**INSTRUCTION:** Reproduce the lines verbatim from the start of the records through the line containing "Speed และที่สำ", leaving out the pictures.

#### MATERIAL FOR THE TASK

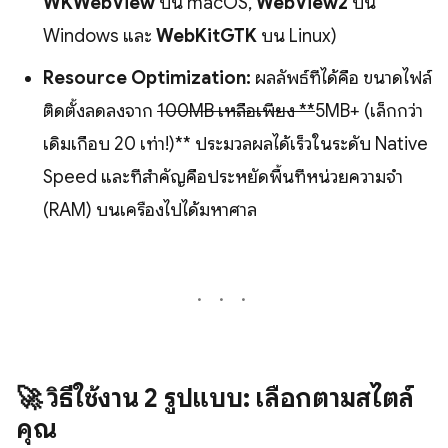
WKWebView
บน macOS,
WebView2
บน
Windows และ
WebKitGTK
บน Linux)
Resource Optimization:
ผลลัพธ์ที่ได้คือ ขนาดไฟล์
ติดตั้งลดลงจาก
100MB เหลือเพียง **
5MB+ (เล็กกว่า
เดิมเกือบ 20 เท่า!)** ประมวลผลได้เร็วในระดับ Native
Speed และที่สำคัญคือประหยัดพื้นที่หน่วยความจำ
(RAM) บนเครื่องไปได้มหาศาล
🚀 วิธีใช้งาน 2 รูปแบบ: เลือกตามสไตล์
คุณ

########

**EXERCISE SOLUTION:**
WKWebView
บน macOS,
WebView2
บน
Windows และ
WebKitGTK
บน Linux)
Resource Optimization:
ผลลัพธ์ที่ได้คือ ขนาดไฟล์
ติดตั้งลดลงจาก
100MB เหลือเพียง **
5MB+ (เล็กกว่า
เดิมเกือบ 20 เท่า!)** ประมวลผลได้เร็วในระดับ Native
Speed และที่สำคัญคือประหยัดพื้นที่หน่วยความจำ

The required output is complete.